Shallie M. Bay Jr., representing the West Dallas Neighborhood Corporation, used a visual aids to present the environmental history of West Dallas. Bay presented numerous people to testify about the impact of these hazardous materials on their families. Birth defects, chronic illnesess, early and unexplained deaths were among the physical results of the inadvertent exposure. Local business owner, John Cappello, testified about the financial situation of West Dallas including inadequate services, and low property values. Cappello pointed out that they were only four miles from downtown Dallas, one of the wealthiest areas in the country, but the West Dallas property is valued at 25-50% of nearby properties. Mr. Bay concluded his presentation with three requests; the committee to support Senator West's initiative for an environmental health institute, direct the Texas Natural Resources Conservation Commission (TNRCC) to do a complete environmental assessment of the area, and increase support for economic development and rehabilitation of West Dallas.

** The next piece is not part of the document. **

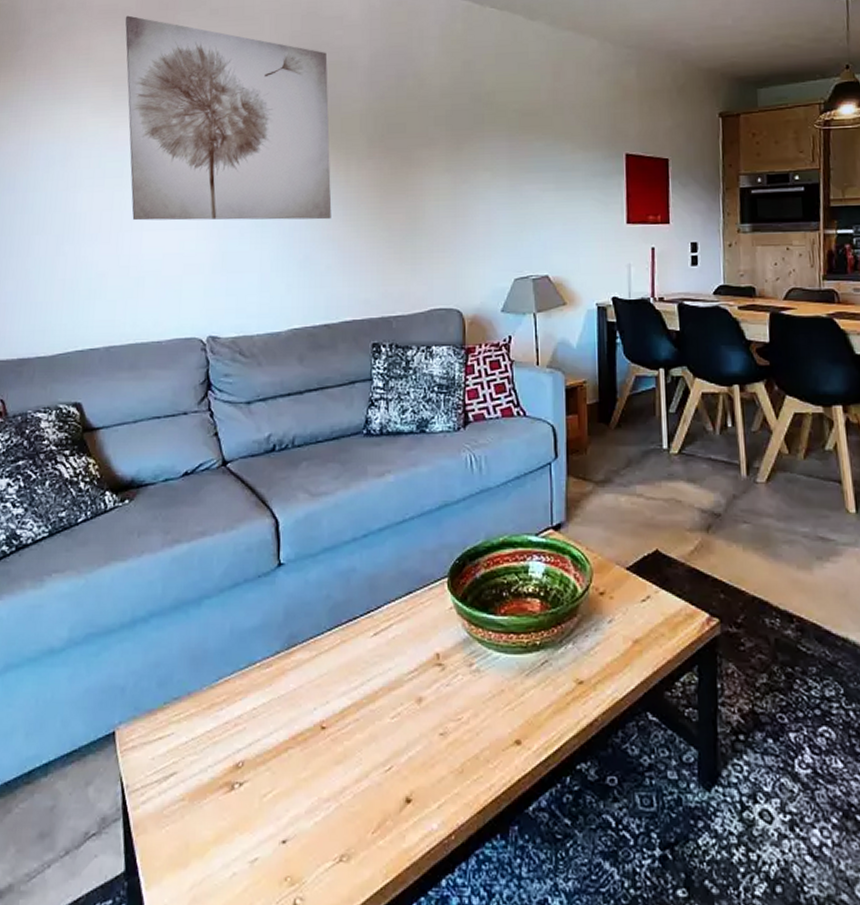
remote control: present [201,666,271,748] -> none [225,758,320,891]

Jerry Clifford testified representing the U.S. Environmental Protection Agency. Clifford discussed the Superfund Cleanup Program and the re-evaluation of the testing process used in the West Dallas area. Leigh Ing testified, representing TNRCC. Debra Stavinoha testified representing the Texas Department of Health in support of Senator West and the idea of a Texas institute for environmental health.
Thirty-two persons signed up to testify during public testimony. Zimbalis Crawford testified about health issues related to living near the smeltering plant. Crawford spoke of childhood friends who had died of cancer, his father who is so ill he could not attend the hearing, and of his own problems with asthma. Pamela Law testified about her family's health problems including her own trouble with cancer. Ms. Law believes they are all environmentally related. Dorothy Thomas and Mavel Haden testified about the large number of people in their area, Cadillac Heights, that have died of cancer. Roy Williams testified that Dallas has known about this situation for years but ignored it because of the minority and low income populations. Williams reiterated the need for an environmental health institute in the area. Annie Alberts, Chair of Citizens for a Safe Environment, asked the committee to include Cadillac Heights in the area of study due to the former existence of two lead plants in the area. Barbara Thompson testified that it is time for this environmental racism to stop. Linda Bates reiterated Ms. Thompson's testimony. William Earl Hopkins testified passionately about his disappointment in the methods that have been used by TNRCC. Lillian May Madison testified that she had lead contamination and told how it affected her and her family. Ms. Madison read several letters she has received concerning her problems from various government agencies into the record. Johnny Ramsey asked the committee what they could do if they dug down ten feet and it was still contaminated. Rachel McGee told the committee about life when you have been affected by lead contamination, about the endless medicines and the pain. Levy Lithall testified briefly. Mr. Johnson testified as a former employ of RSR. He told the committee of numerous alarming instances relating to working in the plant, including the time he applied for the job when he was advised to state he had only an eighth grade education in order be hired. Brenda Perez tesified briefly. Robert West testified about his experience working at RSR; West chose to move his family away from West Dallas. Daniel Keys, a medical director, testified that the issue of main importance to the West Dallas constituency is acknowledgement of toxic lead contamination.
The committee will submit a report of its findings for consideration by the 77th Legislature which convenes in January of 2001.